**Directions for this task**:
Scan the entries below and tally the lines that include "Trump". Return nothing but the tally.

[Records from a data source]

>>>>>

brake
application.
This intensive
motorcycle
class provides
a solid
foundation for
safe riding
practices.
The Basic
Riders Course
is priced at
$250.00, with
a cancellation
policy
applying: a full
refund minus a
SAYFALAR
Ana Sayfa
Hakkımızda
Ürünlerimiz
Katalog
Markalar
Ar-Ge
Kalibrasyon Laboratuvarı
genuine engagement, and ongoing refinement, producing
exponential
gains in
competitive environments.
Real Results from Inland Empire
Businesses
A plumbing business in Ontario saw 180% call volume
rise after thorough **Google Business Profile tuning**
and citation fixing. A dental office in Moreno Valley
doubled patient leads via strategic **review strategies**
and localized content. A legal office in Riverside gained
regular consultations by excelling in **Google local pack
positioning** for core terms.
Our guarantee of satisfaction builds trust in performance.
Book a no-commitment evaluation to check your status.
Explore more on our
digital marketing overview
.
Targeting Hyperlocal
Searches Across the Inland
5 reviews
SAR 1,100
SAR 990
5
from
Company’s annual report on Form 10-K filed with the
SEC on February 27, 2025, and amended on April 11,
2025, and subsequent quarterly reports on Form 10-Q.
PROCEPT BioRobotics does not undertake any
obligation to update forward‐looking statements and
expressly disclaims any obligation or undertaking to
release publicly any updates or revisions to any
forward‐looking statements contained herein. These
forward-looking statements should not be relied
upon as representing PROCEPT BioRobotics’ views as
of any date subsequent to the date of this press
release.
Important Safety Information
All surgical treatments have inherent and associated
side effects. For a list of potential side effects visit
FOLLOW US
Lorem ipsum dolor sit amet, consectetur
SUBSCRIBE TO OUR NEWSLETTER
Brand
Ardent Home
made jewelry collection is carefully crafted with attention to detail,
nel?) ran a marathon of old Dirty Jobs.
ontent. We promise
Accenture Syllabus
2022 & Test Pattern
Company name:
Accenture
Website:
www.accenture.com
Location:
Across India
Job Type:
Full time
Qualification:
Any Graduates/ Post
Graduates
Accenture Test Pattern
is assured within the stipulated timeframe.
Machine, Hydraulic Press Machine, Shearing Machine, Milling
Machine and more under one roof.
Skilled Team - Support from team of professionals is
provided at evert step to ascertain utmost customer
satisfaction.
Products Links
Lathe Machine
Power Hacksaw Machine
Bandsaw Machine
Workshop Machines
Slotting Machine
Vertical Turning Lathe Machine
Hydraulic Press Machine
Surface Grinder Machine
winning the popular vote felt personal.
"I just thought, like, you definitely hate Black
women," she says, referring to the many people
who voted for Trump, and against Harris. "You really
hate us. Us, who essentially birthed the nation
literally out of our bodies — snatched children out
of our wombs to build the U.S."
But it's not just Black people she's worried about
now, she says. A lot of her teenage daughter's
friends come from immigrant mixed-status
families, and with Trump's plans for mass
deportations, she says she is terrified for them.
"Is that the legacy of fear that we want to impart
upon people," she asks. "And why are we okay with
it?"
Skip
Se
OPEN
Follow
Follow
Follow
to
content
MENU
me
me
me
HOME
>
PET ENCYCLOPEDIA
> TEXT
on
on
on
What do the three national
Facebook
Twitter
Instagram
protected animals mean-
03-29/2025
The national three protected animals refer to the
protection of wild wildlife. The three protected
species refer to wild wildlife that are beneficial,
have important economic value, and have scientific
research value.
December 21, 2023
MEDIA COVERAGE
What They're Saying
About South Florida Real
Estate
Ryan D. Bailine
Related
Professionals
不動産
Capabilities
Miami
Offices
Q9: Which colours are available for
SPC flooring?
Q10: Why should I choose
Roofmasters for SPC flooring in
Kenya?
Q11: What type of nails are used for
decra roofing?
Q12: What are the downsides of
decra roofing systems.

<<<<<

**Answer to this task**:
2